Odin's Raven is a 2/3 scale replica of the Gokstad ship, which was sailed from Trondheim to Peel, Isle of Man, by a joint Manx and Norwegian crew. The project formed part of the 1979 Manx Millennium Celebrations, and was conceived and planned by local businessman Robin Bigland.

==Technical details==

Odin's Raven is 50 ft in length, 11 ft beam, and 3 ft draft to keel, (4 ft 6 in draft to steering oar). She was built at Rød Båtbyggeri, Fredrikstad, Elingaardskilen, near the entrance to Oslofjord.

Technical advice was obtained from Alan Binns of Hull University, who sailed for the first half of the voyage; Eric Rudstrom, a fembøring sailor; and Rolf Hansen, who had extensive experience of sailing traditional square-rigged boats. She is clinker-built of oak with galvanised iron fasteners, and her frames are lashed in place with nylon cord. A 20 HP motor was provided for safety reasons, but rarely used.
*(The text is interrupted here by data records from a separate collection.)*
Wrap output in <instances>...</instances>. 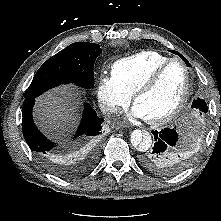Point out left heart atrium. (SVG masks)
<instances>
[{"mask_svg":"<svg viewBox=\"0 0 221 221\" xmlns=\"http://www.w3.org/2000/svg\"><path fill=\"white\" fill-rule=\"evenodd\" d=\"M131 116L134 118H147L144 112L141 110V108L136 104L133 106L131 110Z\"/></svg>","mask_w":221,"mask_h":221,"instance_id":"1","label":"left heart atrium"}]
</instances>
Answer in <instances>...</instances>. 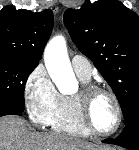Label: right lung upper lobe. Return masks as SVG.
Wrapping results in <instances>:
<instances>
[{
	"mask_svg": "<svg viewBox=\"0 0 139 150\" xmlns=\"http://www.w3.org/2000/svg\"><path fill=\"white\" fill-rule=\"evenodd\" d=\"M53 28V14L17 10L8 5L0 11V57L38 65Z\"/></svg>",
	"mask_w": 139,
	"mask_h": 150,
	"instance_id": "cb5924a9",
	"label": "right lung upper lobe"
}]
</instances>
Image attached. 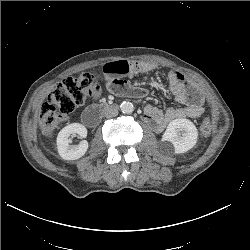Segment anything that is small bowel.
<instances>
[{
	"instance_id": "small-bowel-1",
	"label": "small bowel",
	"mask_w": 250,
	"mask_h": 250,
	"mask_svg": "<svg viewBox=\"0 0 250 250\" xmlns=\"http://www.w3.org/2000/svg\"><path fill=\"white\" fill-rule=\"evenodd\" d=\"M154 69L150 63L114 61L106 63L99 76L108 90L117 95L131 97H144L147 90L140 87L130 86L124 77L134 76L139 73H147ZM168 89L175 101L182 104L181 107H169L165 111L153 105L145 108V119L147 123L157 132L163 131L173 120L181 118H197L204 112V99L197 87L187 81L185 76L171 70L168 74ZM100 95V87L94 85L93 97Z\"/></svg>"
}]
</instances>
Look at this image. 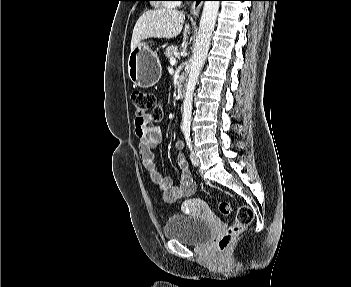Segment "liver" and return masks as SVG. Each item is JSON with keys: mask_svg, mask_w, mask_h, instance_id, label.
I'll return each mask as SVG.
<instances>
[{"mask_svg": "<svg viewBox=\"0 0 351 287\" xmlns=\"http://www.w3.org/2000/svg\"><path fill=\"white\" fill-rule=\"evenodd\" d=\"M185 14L178 10L157 9L146 11L137 20L131 39V51L144 39L166 38L178 36L183 28ZM189 24L185 25L184 36L189 32Z\"/></svg>", "mask_w": 351, "mask_h": 287, "instance_id": "6515ba94", "label": "liver"}]
</instances>
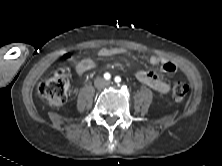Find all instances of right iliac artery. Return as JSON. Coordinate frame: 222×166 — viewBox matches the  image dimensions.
<instances>
[{"label":"right iliac artery","mask_w":222,"mask_h":166,"mask_svg":"<svg viewBox=\"0 0 222 166\" xmlns=\"http://www.w3.org/2000/svg\"><path fill=\"white\" fill-rule=\"evenodd\" d=\"M104 78H105L106 80H110L111 75L107 72V73L104 74Z\"/></svg>","instance_id":"82829eb1"}]
</instances>
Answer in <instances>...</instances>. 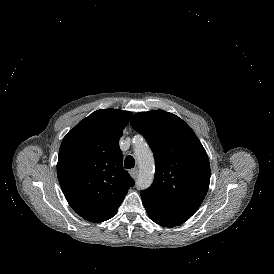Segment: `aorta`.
I'll use <instances>...</instances> for the list:
<instances>
[{
	"instance_id": "obj_1",
	"label": "aorta",
	"mask_w": 274,
	"mask_h": 274,
	"mask_svg": "<svg viewBox=\"0 0 274 274\" xmlns=\"http://www.w3.org/2000/svg\"><path fill=\"white\" fill-rule=\"evenodd\" d=\"M134 152L139 165L136 186L139 189H147L154 179L153 153L148 145L142 142H136Z\"/></svg>"
}]
</instances>
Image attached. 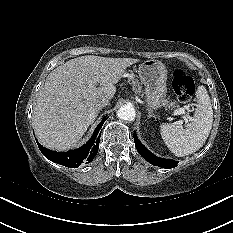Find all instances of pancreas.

The boat was skippered by Eddie Kaighin.

Following sea trials on Oslofjord, Odin's Raven was shipped to Trondheim.

==Route of the voyage==

Setting out from Trondheim on 27 May 1979, she was sailed by her crew of 16 via:
- Kjorsvik
- Ålesund
- Honingsvag
- Ninian Central Platform, Brent oilfield
- Lerwick
- Kirkwall
- Rousay
- Sule Skerry
- Sheshader Bay, Eye Peninsula, Isle of Lewis
- Stornoway, Isle of Lewis
- Portree, Skye (where the crew experienced a capsize during sailing evolutions for the camera)
- Kyle of Lochalsh
- Tobermory
- Oban
- Gulf of Corryvreckan
- Port Ellen, Islay (where she was met by HM Submarine Odin)
- Portpatrick, Mull of Galloway,
arriving at Peel, Isle of Man on 4 July 1979 (day before Tynwald Day).

As well as being followed by a film crew for BBC TV, the story of the project and the voyage was recorded in a book by Michael Ingram "The Voyage of Odin's Raven".

==Museum exhibit==
Odin's Raven is displayed as a museum exhibit at the House of Manannan in Peel, in the former Peel railway station.